PROVIDED TEXT —
Ortwin really nailed it. The structure of the Appstore app sales and marketing paradigm is to blame for the 'walmartization' of the iPhone app market. The battles between 'free market' ideologues and the more nuanced critics of the distorted marketplace are mostly beside the point. The discussion has largely been taking the Top 100 as virtually synonymous with the AppStore because ths AppStore is really the only effective venue for communicating with potential customers (sorry AdWords), and because the AppStore UI, particularly on the iphone, is limited to showing only a handful of apps. It seems clear that the Top 100 list is itself to blame for the over-reliance on price as a sales driver. It is the source of price feedback. In other marketplaces, product popularity is not directly available information, and as long as sales volume or even revenue are used to directly determine AppStore exposure, unhealthy feedback will continue to exist. The solution, it seems, must lie in replacing the AppStore shopping model by displaying a list of random apps, for example, or using categories and sub-categories and maybe some tags after that. The app subcategories are, as yet, unused.
Another option might be to display apps by average rating of paying customers. It seems clear that any ranking that can be gamed by developers, like release date, price, or name (AAAAFart anyone?) will be.

Val said:

This analysis is flawed in so many ways, I don't know where to start....literally. I don't know where to start.

@Blain said:

"There are no upgrade prices (IE, from v1.0 to 2.0, you can't charge anything), nor cross-upgrades, nor site licenses, nor piecemeal sales."

You can charge for upgrades if you must by releasing a new version as a separate app.

Piecemeal sales are already done today, the Oreilly Safari iPhone app for instance requires a more expensive subscription to allow you to download the PDF chapters it relies on.

Any app that requires site licenses would obviously be worked using an enterprise account instead of through the App Store.

Again while Apple does not make some things you might want to do easy, there are not many limits around what you actually can do if you just think for a bit. At the very least, the market is more free than not as it's all shades of grey.

"An app can not be identified as trial. If it's labeled trial, the app is rejected. If the app has a time expiration, the app is rejected. If the app has any feature greyed out because it's full or pro-only, the app is rejected."

DATASET EXCERPTS —
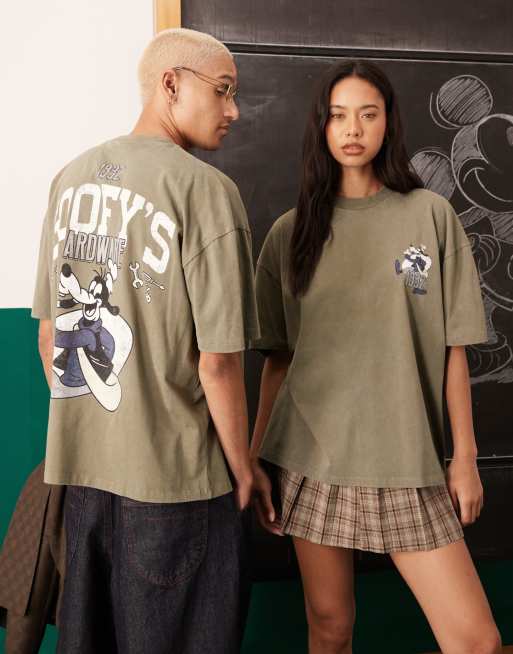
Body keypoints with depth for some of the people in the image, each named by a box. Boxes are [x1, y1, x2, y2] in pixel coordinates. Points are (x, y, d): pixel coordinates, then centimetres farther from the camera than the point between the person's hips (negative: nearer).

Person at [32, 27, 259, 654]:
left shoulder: (70, 177, 5)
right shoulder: (206, 189, -15)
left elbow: (48, 333, 10)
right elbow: (216, 363, -16)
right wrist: (242, 467, -2)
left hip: (78, 467, 6)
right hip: (174, 474, -6)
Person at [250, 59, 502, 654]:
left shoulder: (430, 215, 1)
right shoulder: (290, 233, 5)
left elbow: (452, 347, 2)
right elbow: (277, 357, 6)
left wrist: (465, 455, 1)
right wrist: (256, 457, 4)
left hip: (407, 459, -1)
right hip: (309, 459, 1)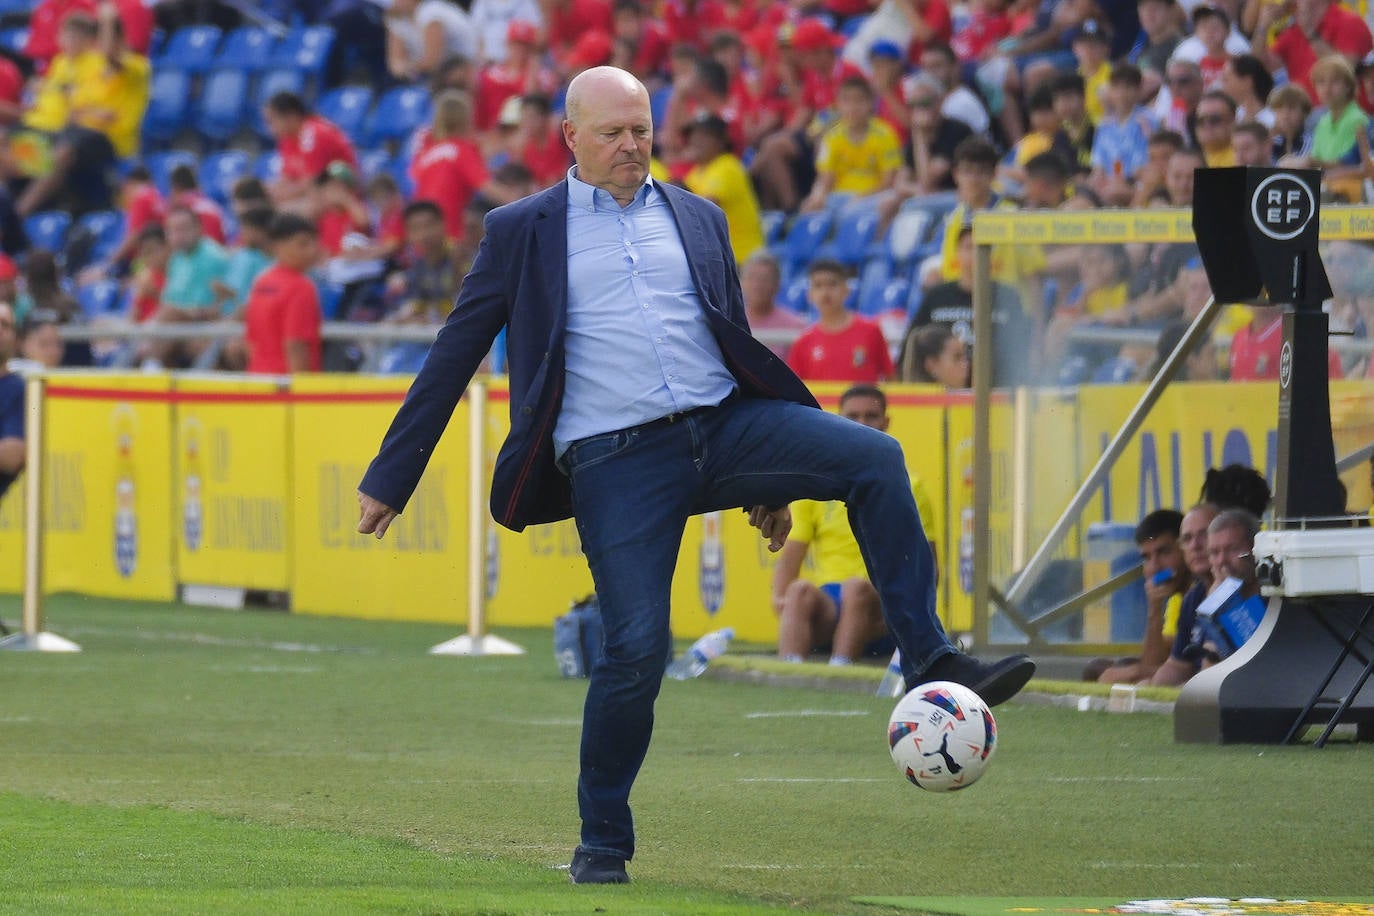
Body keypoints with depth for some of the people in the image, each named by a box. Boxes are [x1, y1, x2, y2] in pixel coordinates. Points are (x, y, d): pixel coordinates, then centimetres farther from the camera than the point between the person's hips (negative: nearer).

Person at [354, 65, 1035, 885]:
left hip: (725, 426, 3)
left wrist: (771, 482, 26)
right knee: (637, 649, -13)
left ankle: (930, 664, -19)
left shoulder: (698, 219, 17)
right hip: (616, 462, -3)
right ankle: (603, 842, 5)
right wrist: (391, 477, 7)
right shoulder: (524, 232, 7)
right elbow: (453, 355, 9)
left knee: (875, 458, -20)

WORK ORDER 1 — In the App Store discussion, what does the writer say the Top 100 list is the source of?
WORK ORDER 2 — Could you write out the App Store discussion word for word, starting with "Another option might" and going on through "anyone?) will be."?
WORK ORDER 3 — Can you carry the App Store discussion forward from the point where it stops?

TASK RESULT 1 — Price feedback.

TASK RESULT 2 —
Another option might be to display apps by average rating of paying customers. It seems clear that any ranking that can be gamed by developers, like release date, price, or name (AAAAFart anyone?) will be.

TASK RESULT 3 —
A simple search on the word "trial" in the App Store refutes your claim. There are many, many limited or free versions of more expensive applications. Perhaps the word "trial" is not accepted (as I did not see it in the title for any of the apps) but as the App Store shows, that does not mean trial versions are not accepted - they just have to be whole unto themselves and are generally called "free" or "lite".

The very first free application I looked at when looking at the trial keyword, said that it was a subset of the more popular full version. Between being called "lite" and being able to note that a more full-featured version of your application exists, how is that not a trial?

Dan Burcaw said:

I blogged recently about the App Store not being a free ride as some developers had no doubt hoped:

http://www.doubleencore.com/blog/2008/12/17/the-app-store-isnt-a-free-ride-really/

e said:

While you may only be able to purchase at the Apple Store, That does not prevent anyone from putting together their own "storefront" that has links to the AppStore, and have the developers share a part of their 70% take with the people who run that "storefront". Why have I not seen this option mentioned anywhere?
This could be used to create a completely different "Shopping" experience, and makes it much more similar to other phones. Having all the apps in one place does not mean that is the way I research my apps. Usually I find the app I want in google, then I click on the "Buy in iTunes Store" link the developer created (on their website, at a review) and that takes me DIRECTLY to the product page in iTunes. I did not search in iTunes for it, I searched elsewhere...

Mark Sigal said:

I think that you make a reasoned argument that is non whiny, which is appreciated. Acknowledging gravity is not the same as bitching and moaning about it.

That said, there is another view that suggests that this is part of a Darwinian cycle. First comes supply. Then comes land grab at all costs. Then comes differentiation and defensibility. And plenty of crap and roadkill along the way.

In absence of cheap (read: VC) expansion capital, you will see more measured, bootstrapped startups, intermediaries like ngmoco that specialize in launching and marketing third party iPhone apps and ample numbers of good old fashioned sole proprietors.

This is not the same as Walmart flight to the bottom, and it is somewhat akin to the way the PC market grew into a multi-billion dollar industry from hobbyists and hackers (although not drawing a strict comparison here).

I have blogged further on this topic in a post called:

Surplus, Scarcity and the iPhone App Store
http://thenetworkgarden.com/weblog/2008/12/why-the-iphone-app-store-is-a-surplus-marketplace-enabler.html

Check it out if interested.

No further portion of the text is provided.